VizCluster and its Application on Classifying Gene Expression Data

  • Authors:
  • Li Zhang;Chun Tang;Yuqing Song;Aidong Zhang;Murali Ramanathan

  • Affiliations:
  • Department of Computer Science and Engineering, State University of New York at Buffalo, Buffalo, NY 14260, USA. lizhang@cse.buffalo.edu;Department of Computer Science and Engineering, State University of New York at Buffalo, Buffalo, NY 14260, USA. chuntang@cse.buffalo.edu;Department of Computer Science and Engineering, State University of New York at Buffalo, Buffalo, NY 14260, USA. ys2@cse.buffalo.edu;Department of Computer Science and Engineering, State University of New York at Buffalo, Buffalo, NY 14260, USA. azhang@cse.buffalo.edu;Department of Pharmaceutical Sciences, State University of New York at Buffalo, Buffalo, NY 14260, USA. murali@acsu.buffalo.edu

  • Venue:
  • Distributed and Parallel Databases
  • Year:
  • 2003

Quantified Score

Hi-index 0.00

Visualization

Abstract

Visualization enables us to find structures, features, patterns, and relationships in a dataset by presenting the data in various graphical forms with possible interactions.

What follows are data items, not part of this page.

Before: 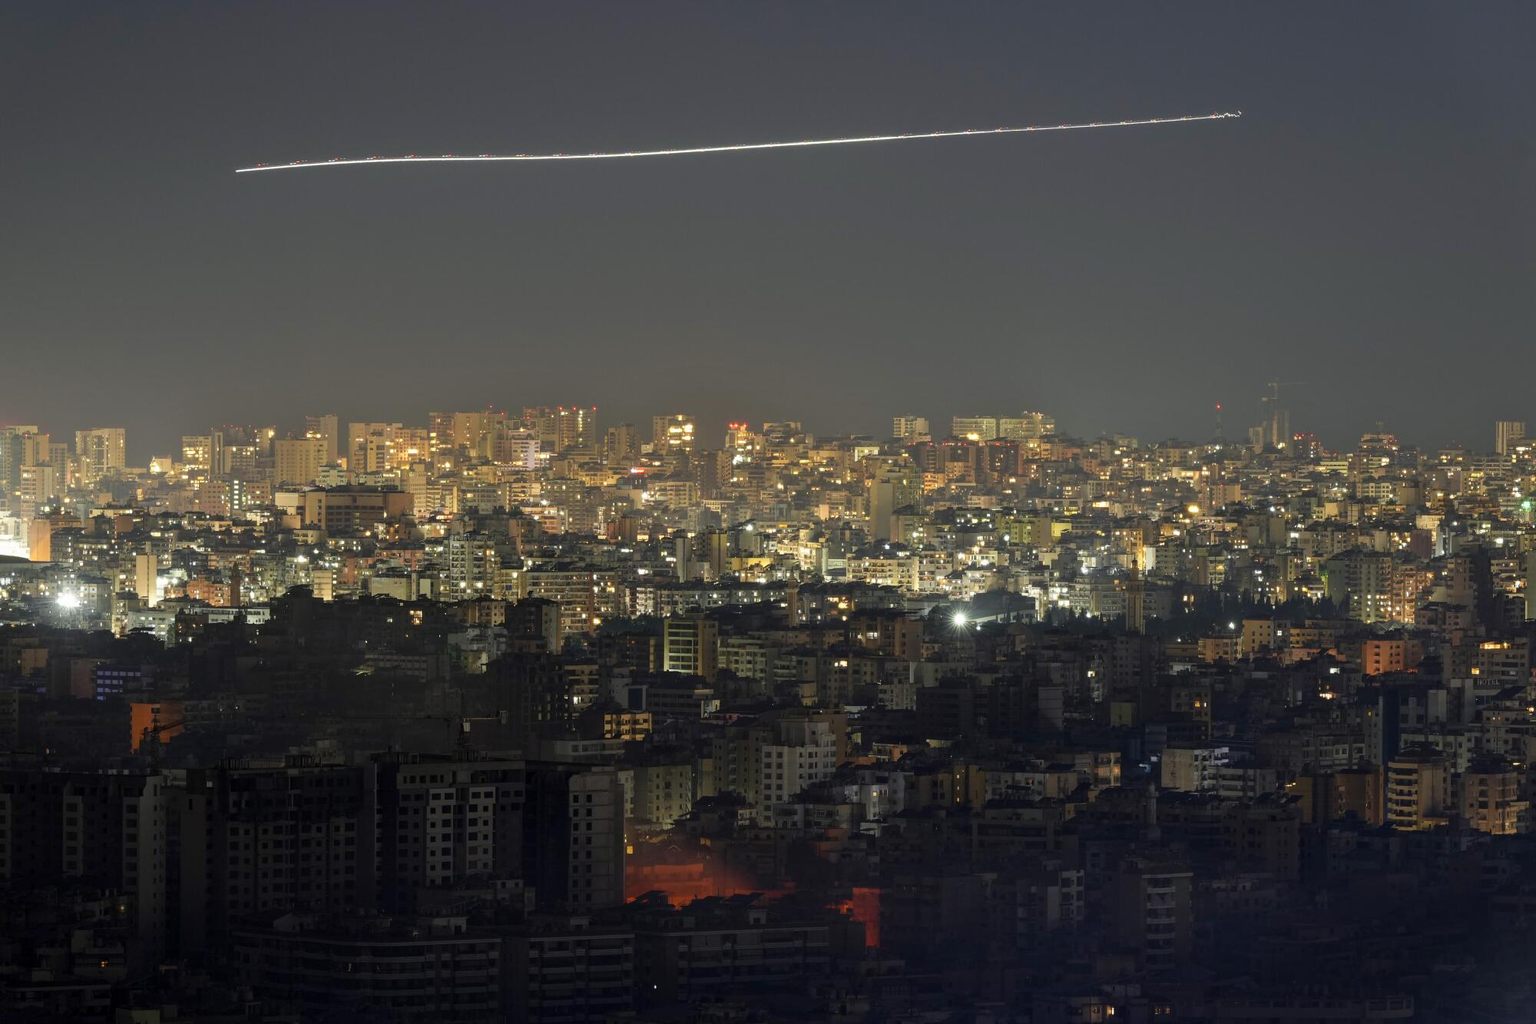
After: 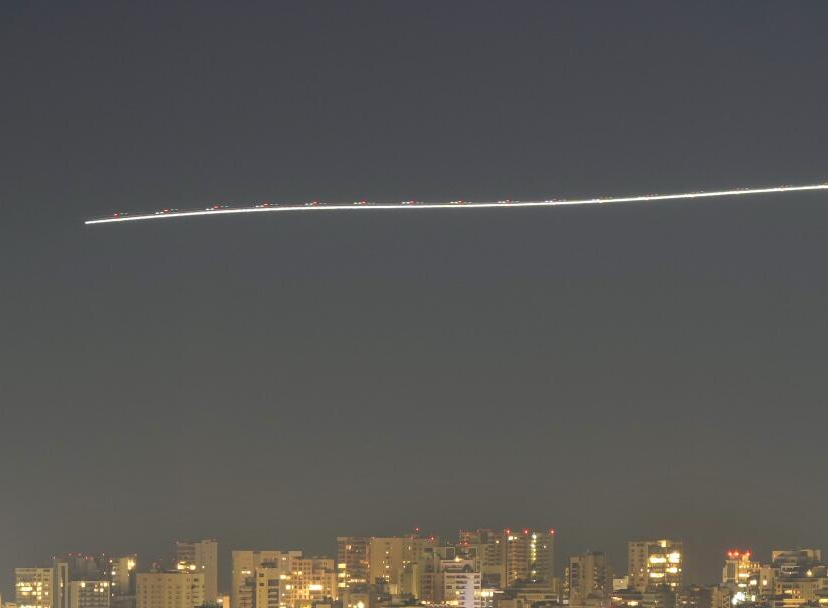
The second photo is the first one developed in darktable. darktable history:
crop and rotate: left 11.102%, top 0.066%, right 47.462%, bottom 54.29%
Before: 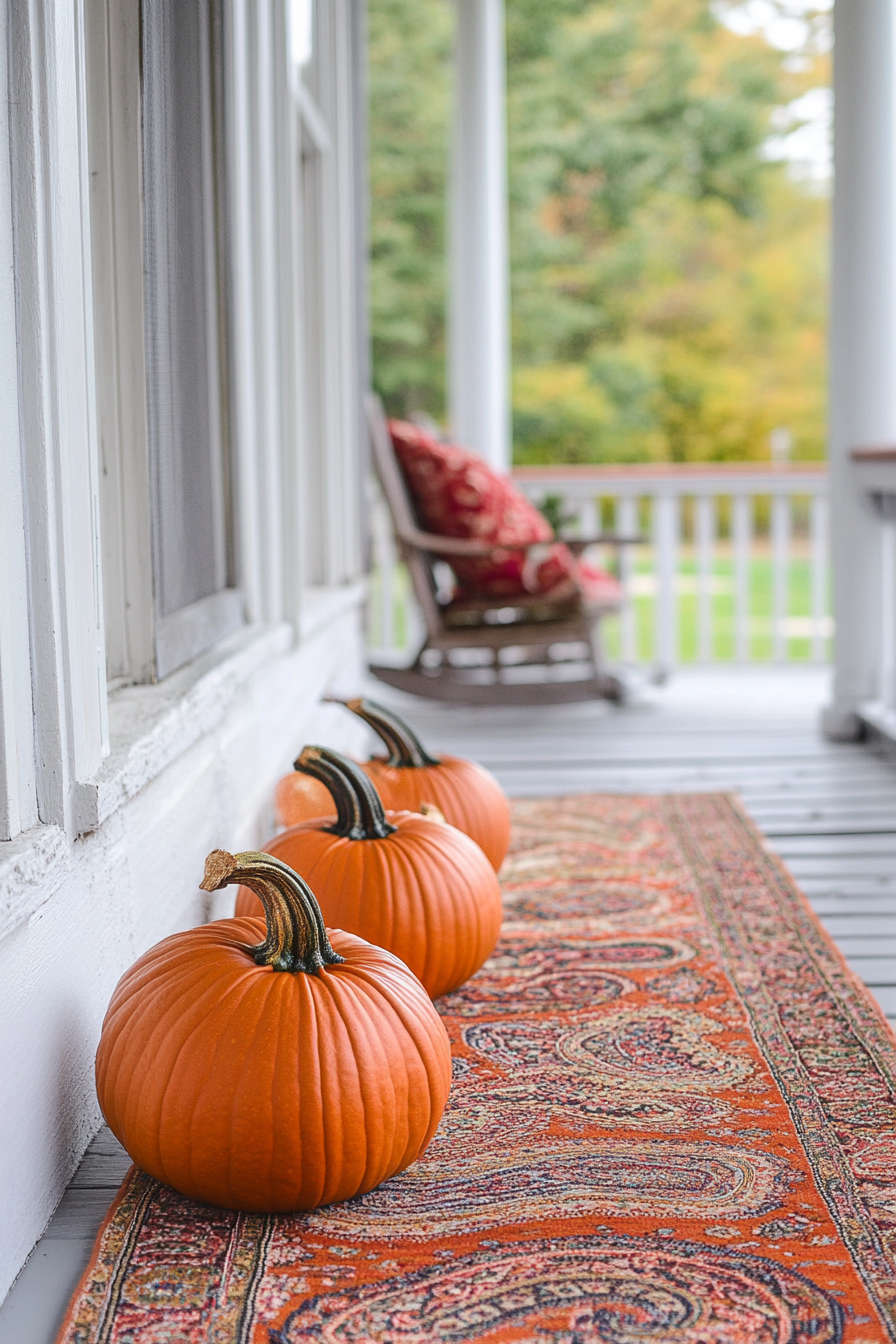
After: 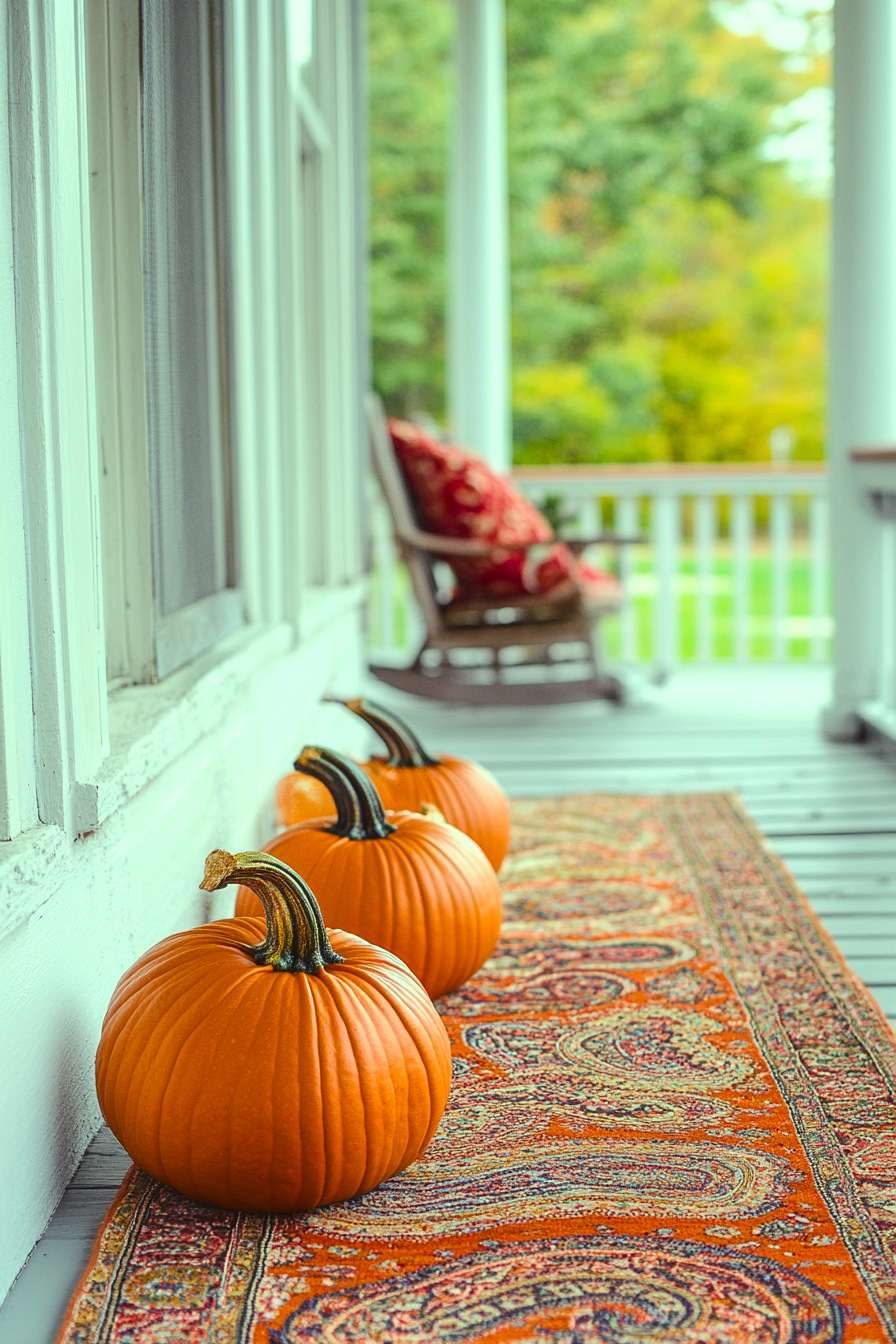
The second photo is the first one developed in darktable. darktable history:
color balance rgb: highlights gain › luminance 15.11%, highlights gain › chroma 7.097%, highlights gain › hue 124.11°, perceptual saturation grading › global saturation 30.256%
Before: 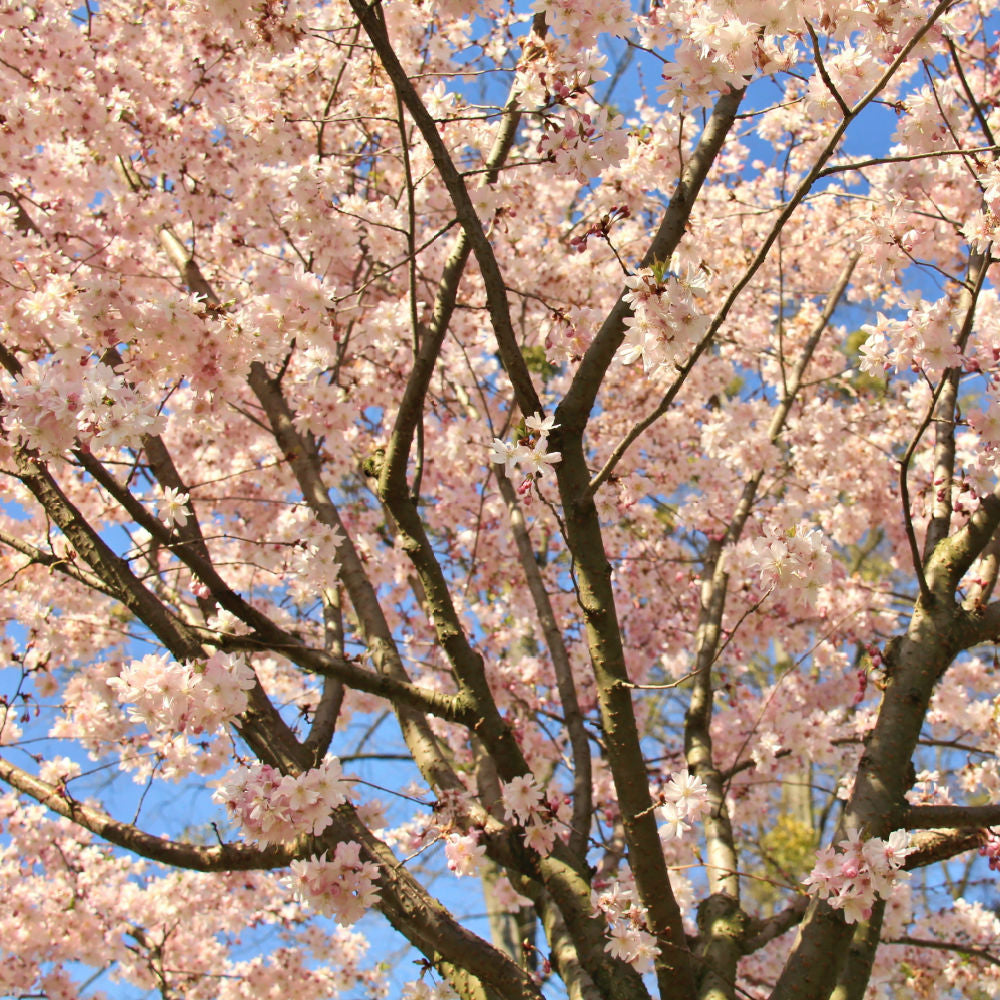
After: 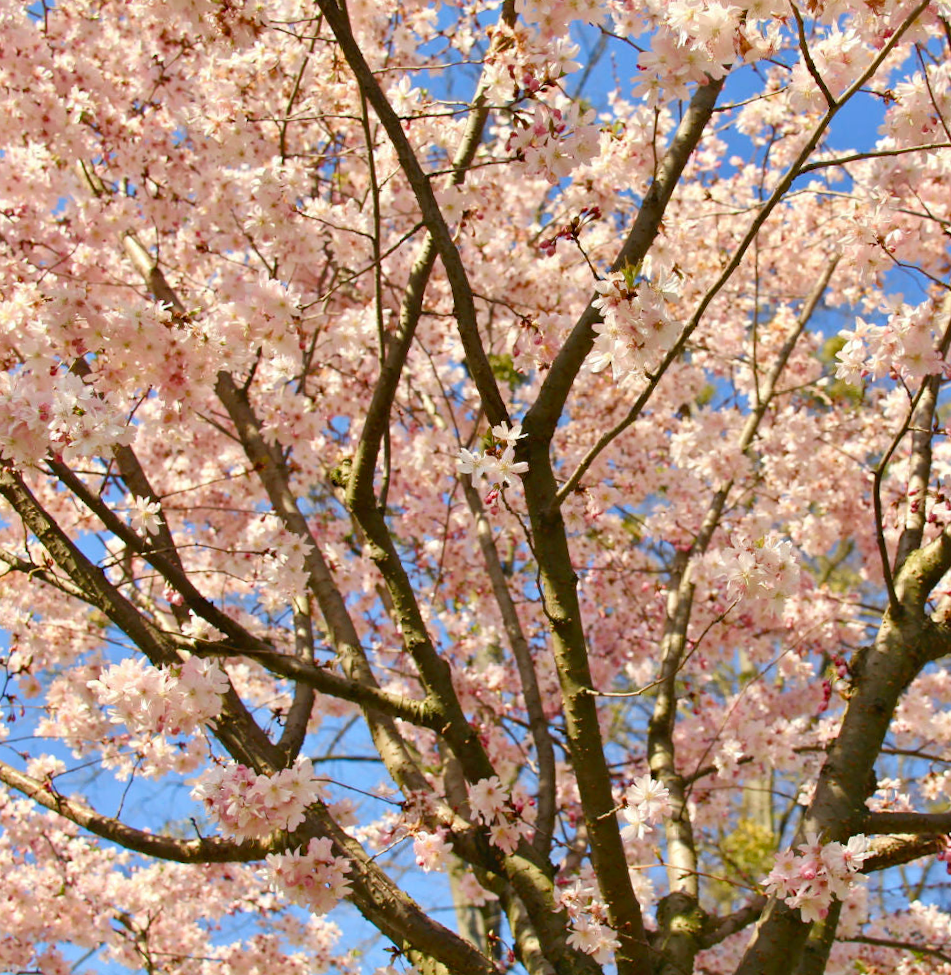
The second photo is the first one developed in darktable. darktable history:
color balance rgb: perceptual saturation grading › global saturation 20%, perceptual saturation grading › highlights -25%, perceptual saturation grading › shadows 25%
exposure: black level correction 0.001, compensate highlight preservation false
rotate and perspective: rotation 0.074°, lens shift (vertical) 0.096, lens shift (horizontal) -0.041, crop left 0.043, crop right 0.952, crop top 0.024, crop bottom 0.979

A visualization can provide a qualitative overview of large and complex datasets, can summarize data, and can assist in identifying regions of interest and appropriate parameters focused on quantitative analysis. Recently, DNA microarray technology provides a broad snapshot of the state of the cell, by measuring the expression levels of thousands of genes simultaneously. Such information can thus be used to analyze different samples by gene expression profiles. It has already had a significant impact on the field of bioinformatics, requiring innovative techniques to efficiently and effectively extract, analyze, and visualize these fast growing data.In this paper, we present a dynamic interactive visualization environment, VizCluster, and its application on classifying gene expression data. VizCluster takes advantage of graphical visualization methods to reveal underlining data patterns. It combines the merits of both high dimensional projection scatter-plot and parallel coordinate plot. In its core lies a nonlinear projection which maps the n-dimensional vectors onto two-dimensional points. To preserve the information at different scales and yet reduce the typical problem of parallel coordinate plots being messy caused by overlapping lines, a zip zooming viewing method is proposed. Integrated with other features, VizCluster is developed to give a simple, fast, intuitive, and yet powerful view of the data set. Its primary applications are on the classification of samples and evaluation of gene clusters for microarray datasets. Three gene expression datasets are used to illustrate the approach. We demonstrate that VizCluster approach is promising to be used for analyzing and visualizing microarray data sets and further development is worthwhile.